The U.S. Court of Appeals for the Ninth Circuit affirmed the dismissal of federal prisoner Julian Walker's habeas corpus petition in a brief memorandum decision filed Jan. 2, 2026. Walker challenged the Bureau of Prisons' implementation of earned time credits under the First Step Act of 2018.
Walker, representing himself pro se, filed the petition under 28 U.S.C. § 2241 in the U.S. District Court for the District of Arizona, where Judge Susan R. Bolton presided over the case. The Ninth Circuit panel, consisting of Circuit Judges Richard Paez, Michelle Friedland, and Lucy Koh, reviewed the district court's dismissal and affirmed the lower court's judgment.

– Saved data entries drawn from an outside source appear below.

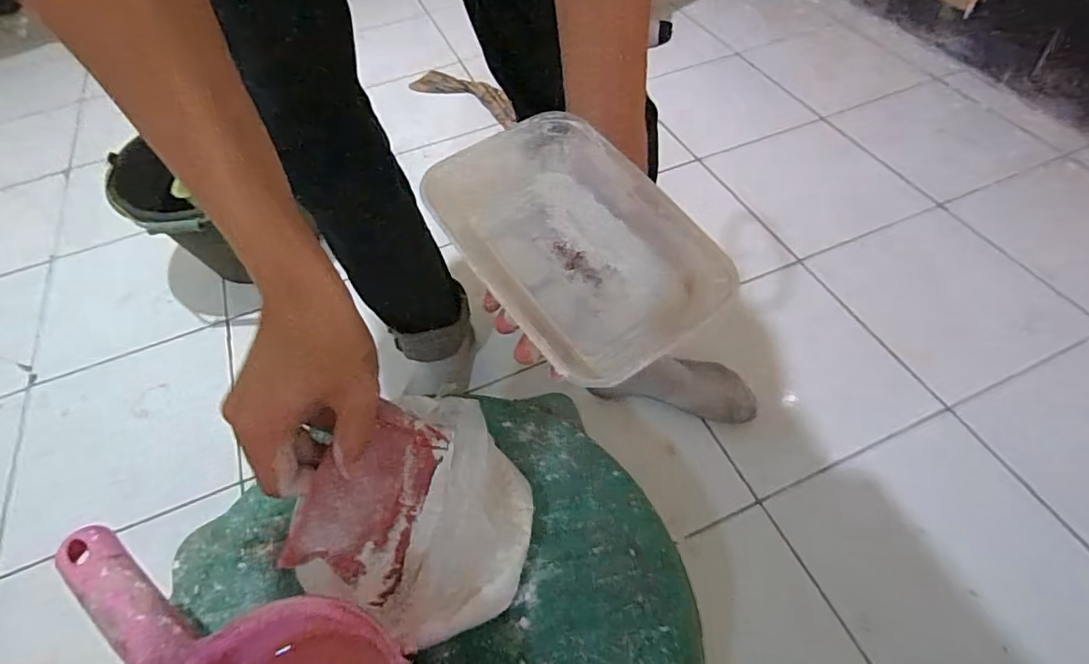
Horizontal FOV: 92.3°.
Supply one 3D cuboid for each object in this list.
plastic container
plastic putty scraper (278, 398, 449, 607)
[{"bbox_3d":[0.023,-0.053,0.320,0.126,0.053,0.180,-26,64,-5],"label":"plastic container"},{"bbox_3d":[-0.109,0.105,0.346,0.012,0.094,0.117,-4,50,28],"label":"plastic putty scraper"}]

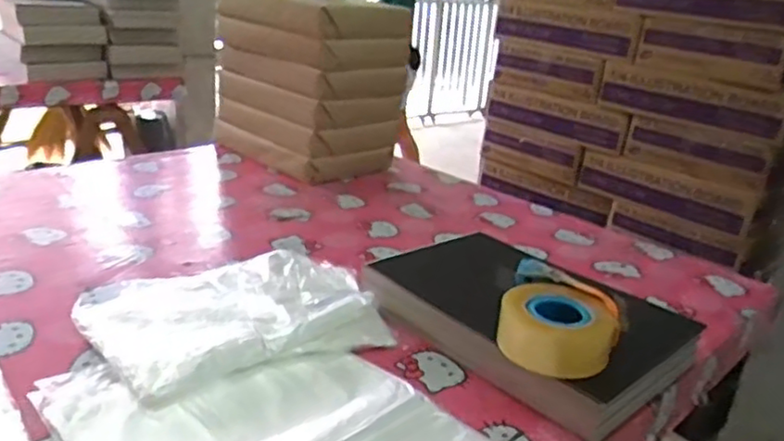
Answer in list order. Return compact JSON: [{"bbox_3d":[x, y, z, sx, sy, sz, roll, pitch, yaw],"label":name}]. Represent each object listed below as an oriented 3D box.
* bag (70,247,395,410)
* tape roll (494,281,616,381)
[{"bbox_3d":[-0.198,0.118,0.869,0.357,0.039,0.256,-8,25,-32],"label":"bag"},{"bbox_3d":[0.195,0.123,0.785,0.133,0.063,0.122,12,22,16],"label":"tape roll"}]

The case centered on Walker's challenge to the Bureau of Prisons' policies regarding earned time credits established under the First Step Act of 2018. Walker contended that the FSA requires the BOP to apply earned time credits to all inmates who demonstrate reduced recidivism risk, including those assessed with medium recidivism risk scores like himself.
Walker specifically argued that the Bureau was improperly 'banking' his earned credits rather than applying them toward early release, and that the agency's practice of limiting such credits primarily to low-risk inmates violated the statutory framework. The district court dismissed Walker's petition, and the Ninth Circuit's affirmance upheld that the First Step Act's earned time credit provisions apply only to specific categories of federal prisoners as defined by the statute.